Using The Lessons
People that come to these pages through search engines enter on different pages. I
would recommend that to get the full benefit of these music lessons, especially if you are
a beginner, you visit every page at least once. This is a totally new approach to learning
music. The focus is on "How Music Works". That page that you miss could be the one
that contains the key information, that you need. These pages are full of music tips and
music info that you probably won't find anywhere else.
We start with the all natural notes for key of C Major. If we build a major scale on it's
fifth note g, we get G major with one sharp. If we go down to f five notes below c and
build a major scale on it, we get F major with one flat. The last four notes of F major,
c,d,e,f, are the first four notes of c major. The first four notes of G major, g,a,b,c are
the last four note of C major. So the keys most closely related to C are F and G. For G
the neighbor keys would be C a fifth below it and D a fifth above it. When we get into
songs with more complex harmony we will see how we use chords from neighbor keys.
Many songs take excursion into other major keys. Most often it's into the neighbor
keys. We saw that one use for different keys was to match our vocal range. Another
reason that we need other keys is so we can have more complex songs
How Many Keys
How many major keys are there? There are 15 different names but really only 12
different keys. That is because some keys are enharmonic. They have the same notes.

- **Given request**
List every key that the music lesson text names.

- **Extracted data**
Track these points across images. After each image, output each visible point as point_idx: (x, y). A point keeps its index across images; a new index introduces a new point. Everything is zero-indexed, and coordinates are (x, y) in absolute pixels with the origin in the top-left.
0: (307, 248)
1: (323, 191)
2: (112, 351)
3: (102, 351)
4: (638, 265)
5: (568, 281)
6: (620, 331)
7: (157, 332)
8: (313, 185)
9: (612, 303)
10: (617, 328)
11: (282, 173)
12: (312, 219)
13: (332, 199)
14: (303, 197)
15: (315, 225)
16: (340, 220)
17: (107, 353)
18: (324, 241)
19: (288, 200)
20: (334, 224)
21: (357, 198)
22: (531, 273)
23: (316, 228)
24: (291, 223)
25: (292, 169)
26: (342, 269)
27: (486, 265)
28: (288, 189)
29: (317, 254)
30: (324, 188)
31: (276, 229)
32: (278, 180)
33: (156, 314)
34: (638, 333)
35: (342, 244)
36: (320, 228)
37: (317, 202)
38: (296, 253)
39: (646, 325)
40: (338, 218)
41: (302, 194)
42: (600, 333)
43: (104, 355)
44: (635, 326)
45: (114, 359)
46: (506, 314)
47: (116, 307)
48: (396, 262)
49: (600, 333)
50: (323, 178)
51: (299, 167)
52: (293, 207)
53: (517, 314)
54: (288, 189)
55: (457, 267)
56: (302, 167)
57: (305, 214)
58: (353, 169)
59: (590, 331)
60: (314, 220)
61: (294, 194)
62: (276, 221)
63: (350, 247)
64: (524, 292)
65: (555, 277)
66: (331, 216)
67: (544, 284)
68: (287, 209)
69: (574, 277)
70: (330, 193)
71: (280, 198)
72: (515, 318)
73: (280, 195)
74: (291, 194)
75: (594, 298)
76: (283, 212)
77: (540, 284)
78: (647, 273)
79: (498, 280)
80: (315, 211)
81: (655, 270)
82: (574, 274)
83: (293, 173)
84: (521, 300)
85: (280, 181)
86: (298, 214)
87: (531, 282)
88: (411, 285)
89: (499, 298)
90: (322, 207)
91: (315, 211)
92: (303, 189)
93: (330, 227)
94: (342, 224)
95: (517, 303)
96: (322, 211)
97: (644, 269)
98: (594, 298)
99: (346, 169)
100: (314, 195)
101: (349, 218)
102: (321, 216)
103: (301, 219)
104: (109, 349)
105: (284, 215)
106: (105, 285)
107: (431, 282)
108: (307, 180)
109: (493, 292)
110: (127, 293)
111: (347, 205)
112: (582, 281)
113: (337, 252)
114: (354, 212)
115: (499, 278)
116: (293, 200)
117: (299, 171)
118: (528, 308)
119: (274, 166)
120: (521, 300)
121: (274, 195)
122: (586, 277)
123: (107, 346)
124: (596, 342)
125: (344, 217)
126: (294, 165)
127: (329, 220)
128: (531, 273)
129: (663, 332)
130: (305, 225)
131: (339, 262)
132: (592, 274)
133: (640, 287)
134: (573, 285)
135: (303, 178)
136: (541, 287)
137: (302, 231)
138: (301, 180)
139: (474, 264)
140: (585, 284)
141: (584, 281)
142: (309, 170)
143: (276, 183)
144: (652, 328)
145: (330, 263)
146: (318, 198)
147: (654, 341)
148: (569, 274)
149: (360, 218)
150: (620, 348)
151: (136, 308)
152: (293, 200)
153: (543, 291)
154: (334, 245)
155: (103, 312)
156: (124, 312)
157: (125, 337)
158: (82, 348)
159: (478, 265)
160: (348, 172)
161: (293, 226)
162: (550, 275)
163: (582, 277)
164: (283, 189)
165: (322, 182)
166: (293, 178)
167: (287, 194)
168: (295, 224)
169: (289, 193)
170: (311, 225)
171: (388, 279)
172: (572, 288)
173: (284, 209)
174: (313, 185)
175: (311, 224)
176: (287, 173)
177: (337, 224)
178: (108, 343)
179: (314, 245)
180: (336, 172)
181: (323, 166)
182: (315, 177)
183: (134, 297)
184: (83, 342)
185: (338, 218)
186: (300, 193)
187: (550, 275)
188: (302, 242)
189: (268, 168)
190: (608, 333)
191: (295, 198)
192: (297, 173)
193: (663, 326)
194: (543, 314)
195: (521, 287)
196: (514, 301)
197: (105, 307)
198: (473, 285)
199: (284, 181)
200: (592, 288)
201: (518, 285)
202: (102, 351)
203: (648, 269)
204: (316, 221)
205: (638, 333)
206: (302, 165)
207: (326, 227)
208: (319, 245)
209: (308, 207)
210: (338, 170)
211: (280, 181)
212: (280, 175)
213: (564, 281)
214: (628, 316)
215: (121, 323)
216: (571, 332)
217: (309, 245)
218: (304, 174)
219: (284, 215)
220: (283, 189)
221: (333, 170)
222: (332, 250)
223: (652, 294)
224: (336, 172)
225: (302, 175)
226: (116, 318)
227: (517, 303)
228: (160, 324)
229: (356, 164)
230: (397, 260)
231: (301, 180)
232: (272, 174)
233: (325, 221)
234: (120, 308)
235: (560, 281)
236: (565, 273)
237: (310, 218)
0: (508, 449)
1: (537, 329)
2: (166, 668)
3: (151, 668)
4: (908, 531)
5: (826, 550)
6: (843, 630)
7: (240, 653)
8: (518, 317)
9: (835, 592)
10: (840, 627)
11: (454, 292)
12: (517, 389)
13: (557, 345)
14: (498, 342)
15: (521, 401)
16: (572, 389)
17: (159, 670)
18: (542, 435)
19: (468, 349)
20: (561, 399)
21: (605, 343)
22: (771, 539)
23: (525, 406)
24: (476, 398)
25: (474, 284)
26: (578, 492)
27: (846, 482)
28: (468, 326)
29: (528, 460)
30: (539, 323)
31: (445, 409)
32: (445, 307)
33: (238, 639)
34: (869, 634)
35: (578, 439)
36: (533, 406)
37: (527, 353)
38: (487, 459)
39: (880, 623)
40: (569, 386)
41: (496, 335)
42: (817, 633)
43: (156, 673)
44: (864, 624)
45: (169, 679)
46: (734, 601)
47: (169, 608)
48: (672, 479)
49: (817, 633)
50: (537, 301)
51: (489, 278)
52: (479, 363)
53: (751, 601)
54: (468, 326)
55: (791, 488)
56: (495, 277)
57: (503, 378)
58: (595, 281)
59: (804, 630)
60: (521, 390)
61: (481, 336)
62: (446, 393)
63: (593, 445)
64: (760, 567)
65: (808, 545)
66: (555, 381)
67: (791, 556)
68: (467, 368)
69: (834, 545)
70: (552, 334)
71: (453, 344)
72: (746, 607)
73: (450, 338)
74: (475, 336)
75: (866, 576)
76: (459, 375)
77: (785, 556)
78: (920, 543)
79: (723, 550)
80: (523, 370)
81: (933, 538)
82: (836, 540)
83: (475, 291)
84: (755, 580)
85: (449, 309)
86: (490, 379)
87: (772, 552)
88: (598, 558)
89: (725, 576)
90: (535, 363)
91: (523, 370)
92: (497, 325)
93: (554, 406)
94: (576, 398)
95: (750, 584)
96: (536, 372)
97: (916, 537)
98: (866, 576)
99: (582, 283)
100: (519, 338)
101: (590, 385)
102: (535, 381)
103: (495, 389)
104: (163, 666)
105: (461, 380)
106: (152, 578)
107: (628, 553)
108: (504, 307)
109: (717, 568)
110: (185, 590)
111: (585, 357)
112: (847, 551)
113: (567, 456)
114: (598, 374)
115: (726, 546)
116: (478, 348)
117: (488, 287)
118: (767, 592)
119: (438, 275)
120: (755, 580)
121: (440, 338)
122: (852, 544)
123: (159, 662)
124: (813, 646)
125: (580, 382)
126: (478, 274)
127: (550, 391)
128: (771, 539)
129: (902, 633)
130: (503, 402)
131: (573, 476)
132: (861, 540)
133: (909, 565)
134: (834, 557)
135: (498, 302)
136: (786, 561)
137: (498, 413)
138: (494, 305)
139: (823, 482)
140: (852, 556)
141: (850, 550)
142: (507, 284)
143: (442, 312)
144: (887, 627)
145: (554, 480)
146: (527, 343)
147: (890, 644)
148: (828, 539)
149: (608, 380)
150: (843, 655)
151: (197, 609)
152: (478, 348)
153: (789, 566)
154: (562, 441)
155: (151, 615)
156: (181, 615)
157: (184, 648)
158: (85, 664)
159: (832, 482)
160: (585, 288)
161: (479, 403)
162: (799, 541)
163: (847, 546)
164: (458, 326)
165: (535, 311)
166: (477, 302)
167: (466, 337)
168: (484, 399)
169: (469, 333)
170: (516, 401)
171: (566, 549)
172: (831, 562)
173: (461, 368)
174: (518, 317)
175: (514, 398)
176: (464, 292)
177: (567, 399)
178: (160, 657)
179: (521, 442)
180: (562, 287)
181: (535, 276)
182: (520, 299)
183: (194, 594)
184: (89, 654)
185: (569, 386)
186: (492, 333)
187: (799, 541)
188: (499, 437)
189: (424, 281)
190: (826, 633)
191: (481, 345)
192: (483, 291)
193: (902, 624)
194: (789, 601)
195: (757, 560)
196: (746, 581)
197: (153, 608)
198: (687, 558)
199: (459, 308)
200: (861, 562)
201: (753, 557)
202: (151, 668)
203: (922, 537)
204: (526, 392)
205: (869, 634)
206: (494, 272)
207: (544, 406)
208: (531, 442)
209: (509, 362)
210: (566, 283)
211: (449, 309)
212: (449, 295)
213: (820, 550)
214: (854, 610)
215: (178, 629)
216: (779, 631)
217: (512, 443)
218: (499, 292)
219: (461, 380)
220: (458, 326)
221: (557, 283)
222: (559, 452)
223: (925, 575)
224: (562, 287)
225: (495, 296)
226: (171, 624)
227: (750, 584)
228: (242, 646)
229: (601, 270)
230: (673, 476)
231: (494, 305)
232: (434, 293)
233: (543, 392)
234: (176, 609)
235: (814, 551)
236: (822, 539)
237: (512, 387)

- **Output of the exercise**
C major, G major, F major, D